- **Problem requirements**
Reproduce all lines of the listing below in which the word "shoulder" occurs.

- **Record extracts**
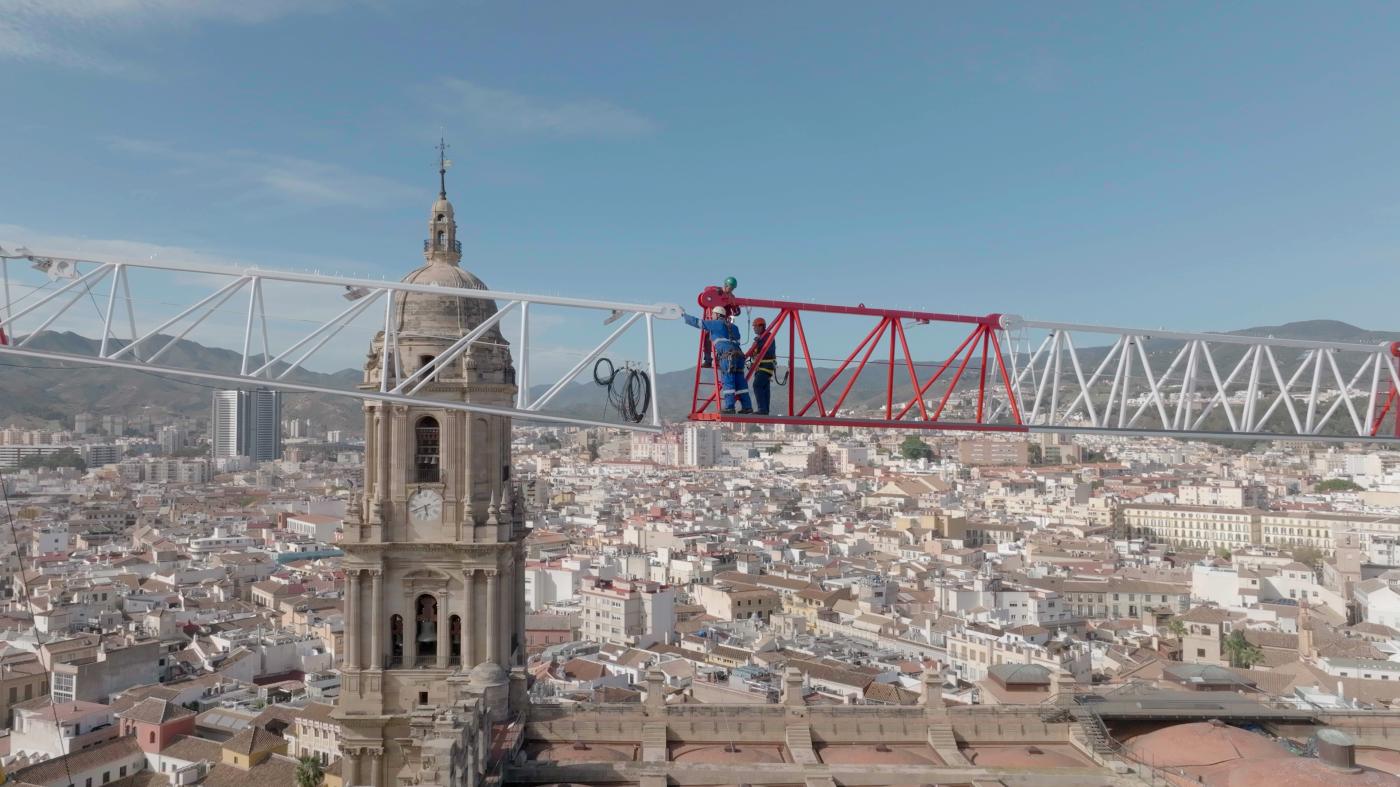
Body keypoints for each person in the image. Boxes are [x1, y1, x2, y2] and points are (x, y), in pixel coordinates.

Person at [684, 306, 753, 414]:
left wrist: (684, 315)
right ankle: (747, 407)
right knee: (740, 383)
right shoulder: (734, 327)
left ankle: (730, 407)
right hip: (739, 356)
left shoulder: (716, 324)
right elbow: (737, 341)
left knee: (728, 381)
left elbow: (699, 323)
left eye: (713, 314)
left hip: (728, 357)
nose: (712, 316)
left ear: (716, 315)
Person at [697, 276, 740, 368]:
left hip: (723, 322)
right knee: (707, 339)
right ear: (726, 285)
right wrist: (716, 290)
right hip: (712, 319)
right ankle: (708, 360)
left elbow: (733, 308)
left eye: (733, 288)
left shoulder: (731, 297)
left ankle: (719, 360)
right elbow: (706, 290)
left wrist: (736, 309)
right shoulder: (716, 291)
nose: (731, 290)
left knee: (722, 340)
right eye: (730, 287)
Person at [748, 316, 778, 415]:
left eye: (755, 326)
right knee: (764, 388)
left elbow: (768, 351)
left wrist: (758, 343)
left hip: (765, 366)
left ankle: (762, 409)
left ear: (761, 326)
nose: (754, 328)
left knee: (757, 385)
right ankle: (765, 410)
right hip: (762, 367)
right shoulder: (761, 338)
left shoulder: (767, 336)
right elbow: (756, 352)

- **Solved exercise**
right shoulder: (734, 327)
left shoulder: (716, 324)
left shoulder: (731, 297)
right shoulder: (716, 291)
right shoulder: (761, 338)
left shoulder: (767, 336)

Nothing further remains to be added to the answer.